▶ _Directions for this task_: Output every line below character for character, omitting the pictures.

(Lines from a collection)
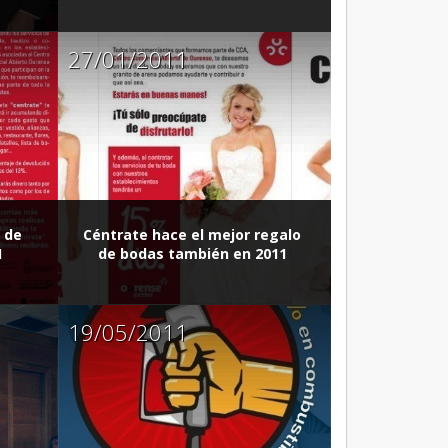
27/01/2011
o de
Céntrate hace el mejor regalo
1
de bodas también en 2011
19/05/2011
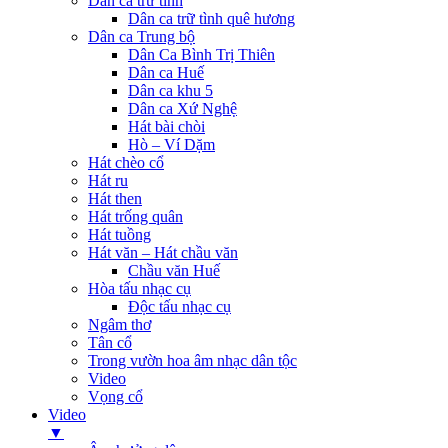
Dân ca trữ tình
Dân ca trữ tình quê hương
Dân ca Trung bộ
Dân Ca Bình Trị Thiên
Dân ca Huế
Dân ca khu 5
Dân ca Xứ Nghệ
Hát bài chòi
Hò – Ví Dặm
Hát chèo cổ
Hát ru
Hát then
Hát trống quân
Hát tuồng
Hát văn – Hát chầu văn
Chầu văn Huế
Hòa tấu nhạc cụ
Độc tấu nhạc cụ
Ngâm thơ
Tân cổ
Trong vườn hoa âm nhạc dân tộc
Video
Vọng cổ
Video
▼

▶ _Response to the task_:
27/01/2011
o de
Céntrate hace el mejor regalo
1
de bodas también en 2011
19/05/2011
Dân ca trữ tình
Dân ca trữ tình quê hương
Dân ca Trung bộ
Dân Ca Bình Trị Thiên
Dân ca Huế
Dân ca khu 5
Dân ca Xứ Nghệ
Hát bài chòi
Hò – Ví Dặm
Hát chèo cổ
Hát ru
Hát then
Hát trống quân
Hát tuồng
Hát văn – Hát chầu văn
Chầu văn Huế
Hòa tấu nhạc cụ
Độc tấu nhạc cụ
Ngâm thơ
Tân cổ
Trong vườn hoa âm nhạc dân tộc
Video
Vọng cổ
Video
▼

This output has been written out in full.